Over 300,000 patients admitted to non-federal California hospitals in 1999 were part of this study. Over 25,000 of these patients had DNR orders. Women were 19% more likely to have DNR orders than men and non-Hispanic whites were 43% more likely to have DNR orders than other ethnicities. Those with a DNR were more likely to die during their hospital stay.
Writing in the article, S. Claiborne Johnston, MD, PhD, writes, "Non-Whites were less likely to die in the hospital in an analysis ignoring DNR status, but this apparent mortality benefit disappeared after adjustment for DNR status. Thus, higher rates of DNR orders in Whites may create the appearance of a survival advantage for other ethnicities, and unmeasured differences in use of DNR orders may mask ethnic and sex disparities. In addition, odds of in-hospital mortality tended to be lower for women, and the survival advantage for women was even greater after DNR status was included in the models. Failure to capture DNR in the model could misrepresent the component of outcome that is due to disparities in the delivery of medical care.

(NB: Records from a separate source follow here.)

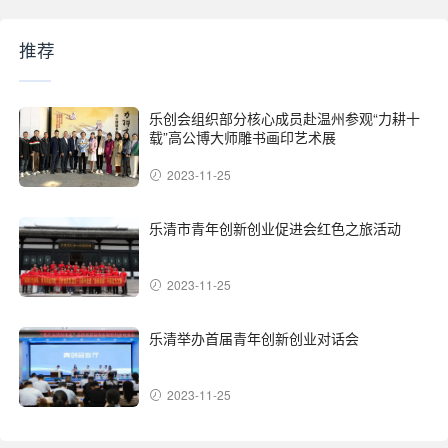
推荐
乐创会组织部分核心成员赴温州参观“力耕十
载”高公博大师雕书画印艺术展
2023-11-25
乐清市青年创新创业促进会红色之旅活动
2023-11-25
乐清举办首届青年创新创业对话会
2023-11-25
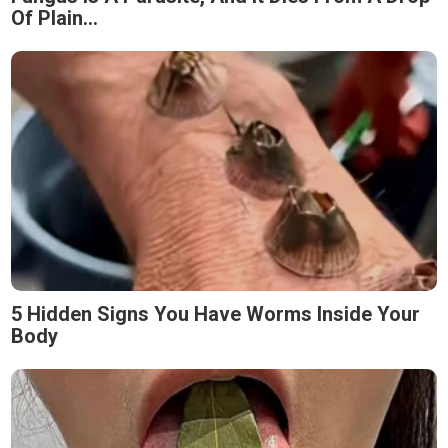
Of Plain...
5 Hidden Signs You Have Worms Inside Your
Body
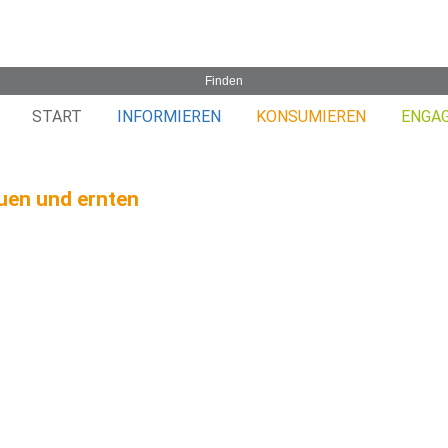
START
INFORMIEREN
KONSUMIEREN
ENGA
uen und ernten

Furthermore, DNR may be a confounder in other studies of risk factors for mortality."
The study is reported in "Adjustment for Do-Not-Resuscitate Orders Reverses the Apparent In-Hospital Mortality Advantage for Minorities" by Naomi Bardach, MD, Shoujun Zhao, MD, PhD, Steven Pantilat, MD, S. Claiborne Johnston, MD, PhD. This article appears in The American Journal of Medicine, Volume 118, Number 4, published by Elsevier.